Research Interests

Alzheimer's disease affects over 7 million Americans and 55 million people worldwide, remaining the 7th leading cause of death. Breakthrough drugs that clear harmful protein deposits can slow its progression, but we still don't understand how these deposits evolve in the first place. Part of the answer may lie in the structure of the aggregates themselves. Current imaging techniques like PET and MRI can track activity across the whole brain but cannot see individual proteins; traditional structural biology methods like cryo-EM and ssNMR resolve atomic detail but sacrifice spatial context. Synchrotron X-ray microdiffraction bridges this gap—revealing the internal organization of protein aggregates while preserving exactly where they sit in tissue. This technique offers molecular insight at micrometer resolution, but the pathological signal is weak—buried beneath tissue scatter and measurement noise. This project develops signal processing and machine learning methods—working with neuropathologists at Massachusetts General Hospital and biophysicists at Brookhaven National Laboratory—to extract these weak structural fingerprints, characterize them against atomic-level detail from cryo-EM and ssNMR, and map their progression across disease stages. This structural landscape—captured directly in tissue—aims to reveal which aggregate forms drive neurodegeneration, when these transitions occur, and where drugs might intervene.
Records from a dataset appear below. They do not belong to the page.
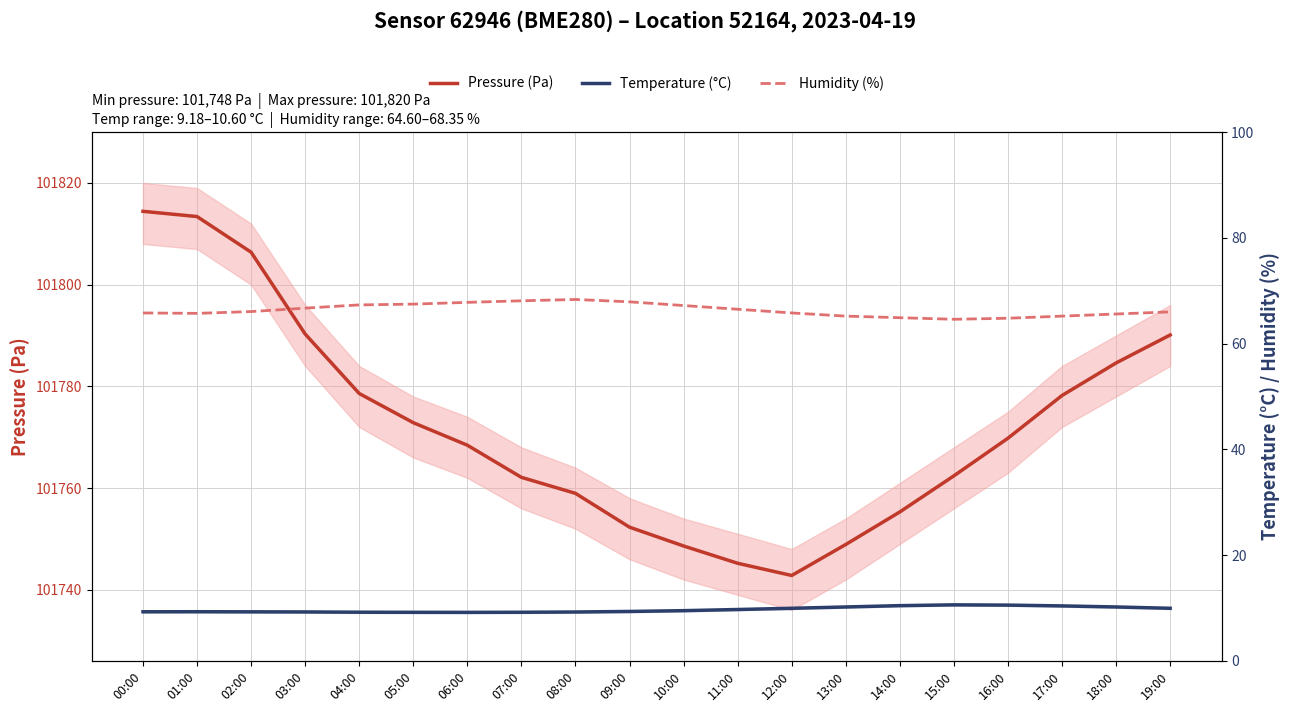

At which category is the sum across all series the highest?

00:00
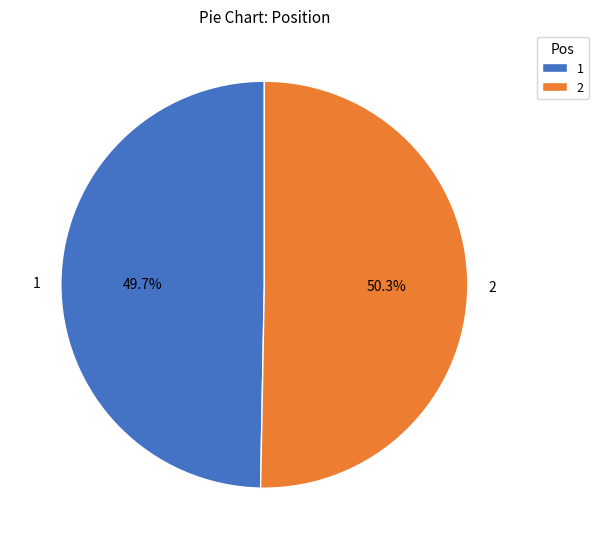

What is the ratio of the value at 2 to the value at 1?

1.0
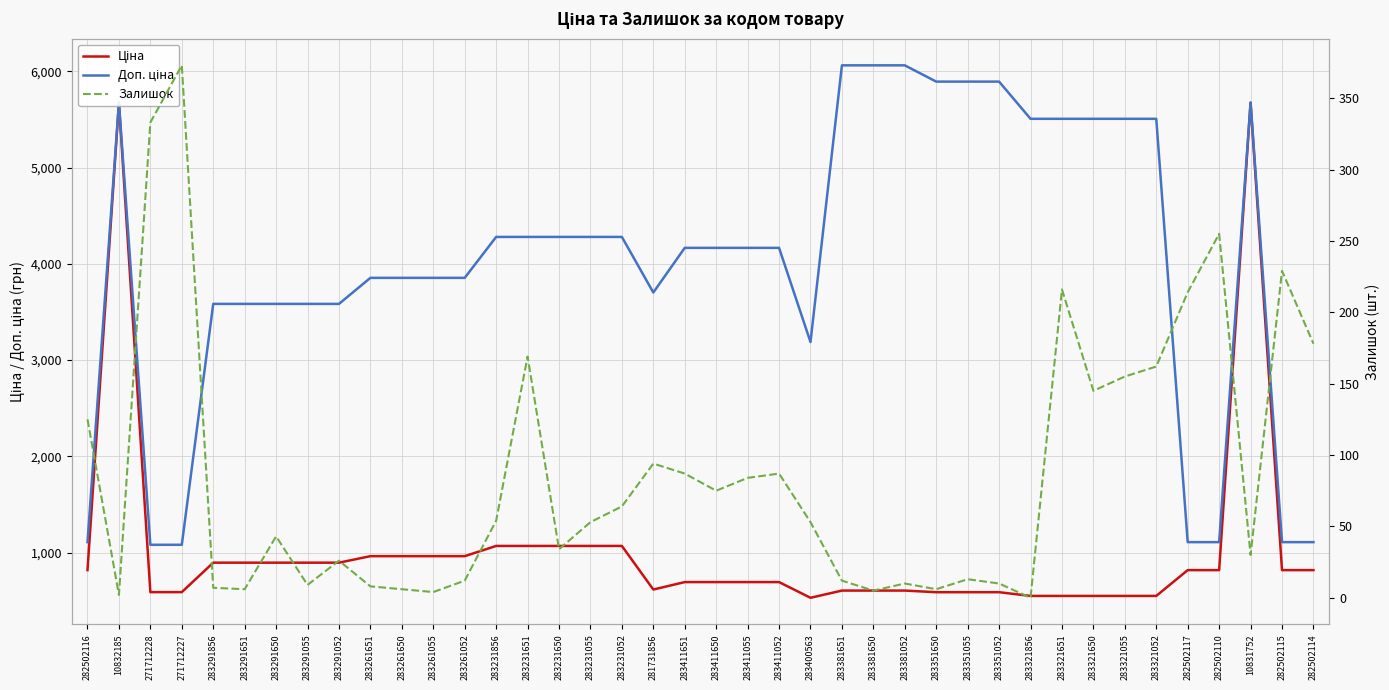

What is the difference between the maximum and second lowest values in the Залишок series?

371.0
Chronic obstructive pulmonary disease (COPD)—a progressive condition that destroys lung tissue and traps air in the airways—remains the fourth leading cause of death worldwide, claiming three million lives annually. The treatments have advanced dramatically with biologics, combination inhalers, and lung volume reduction procedures that didn't exist a decade ago, but the diagnostic toolkit hasn't kept pace. The lung becomes a single number on a breathing test, a crude score on a CT scan, a set of biomarkers untethered from the tissue they reflect—leaving clinicians to guess from population averages when patients need individual answers. COPDGene—the largest COPD cohort with matched imaging, gene expression, protein measurements, and decade-long outcomes—offers unprecedented multimodal depth, but without rigorous integration this richness remains clinically inert. This project bridges that gap by linking what circulates in blood to what fails in lung tissue through gene network analysis, pathway mapping, and multi-modal integration—identifying the molecular drivers behind each pattern of tissue damage. We are building a Multi-omic Risk Score that converts routine blood into a predictive lens on lung health—telling clinicians not just whose condition will deteriorate, but where and why, so treatment can finally get ahead of the disease.